A concept that I found extremely interesting in this chapter was the idea of bottlenecked individuals which started and ended (when reproducing) in a single celled survival machine. Dawkins mentions that “vehicles that evolved a bottlenecked life prospered, and became more discrete and vehicle-like” (265). The species which were able to become bottlenecked individuals, those which reproduce by single cell identical duplication, work in an efficient unit-like fashion. This helps mutations to work their way through generations and maintain that unit idea in the living creature. The individual’s existence (what maintains genes from going back to the primeval soup environment) is the dependence of replicated cells to their cousin cells.

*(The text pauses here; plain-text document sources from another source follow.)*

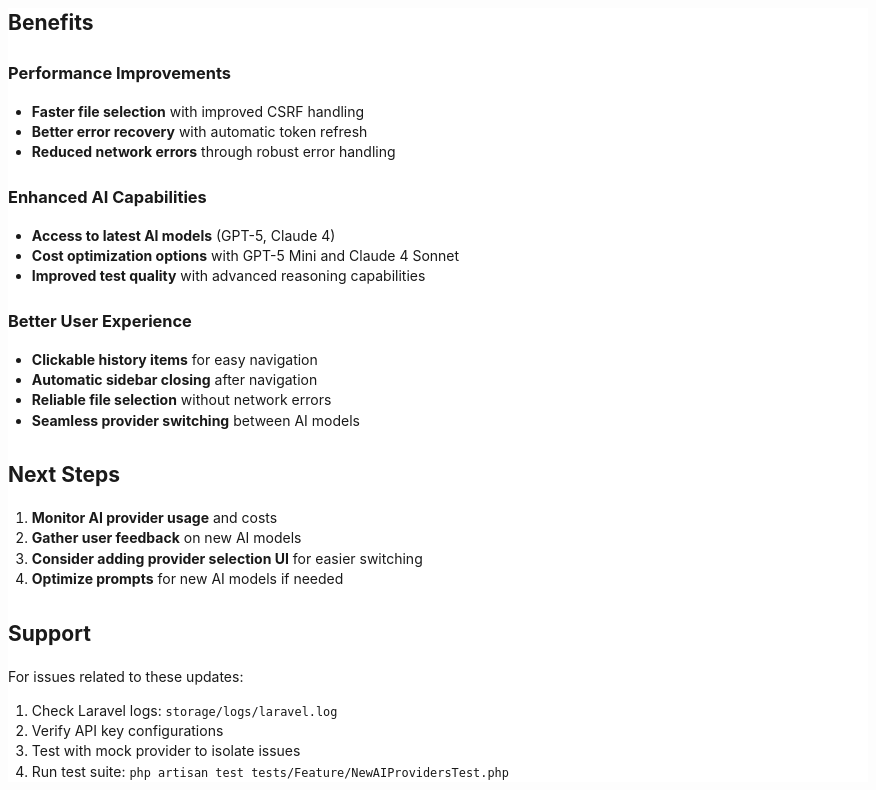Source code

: ## Benefits

### Performance Improvements
- **Faster file selection** with improved CSRF handling
- **Better error recovery** with automatic token refresh
- **Reduced network errors** through robust error handling

### Enhanced AI Capabilities
- **Access to latest AI models** (GPT-5, Claude 4)
- **Cost optimization options** with GPT-5 Mini and Claude 4 Sonnet
- **Improved test quality** with advanced reasoning capabilities

### Better User Experience
- **Clickable history items** for easy navigation
- **Automatic sidebar closing** after navigation
- **Reliable file selection** without network errors
- **Seamless provider switching** between AI models

## Next Steps

1. **Monitor AI provider usage** and costs
2. **Gather user feedback** on new AI models
3. **Consider adding provider selection UI** for easier switching
4. **Optimize prompts** for new AI models if needed

## Support

For issues related to these updates:

1. Check Laravel logs: `storage/logs/laravel.log`
2. Verify API key configurations
3. Test with mock provider to isolate issues
4. Run test suite: `php artisan test tests/Feature/NewAIProvidersTest.php`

Defining key terms for this book, limiting his words for the reader to fully appreciate his descriptions, seem to play a vital role in Dawkins’ writing. One of the important concepts to understand is the unit he uses for life and evolution. In this concluding chapter, Dawkins explains how the community and individual reproduction are too general to observe the specifics in phonotypical traits and how the ultimate concept to understand life’s units is the replicators. As his description of the “immortal coils” ends, he states that “the only kind of entity that has to exist in order for life to arise, anywhere in the universe, is the immortal replicator” (266). This statement doesn’t need any more explanation or supporting from Dawkins’ side, it has become obvious through the examples he exposed in his writing that we are truly empty membranes without these magical, but indeed selfish individuals.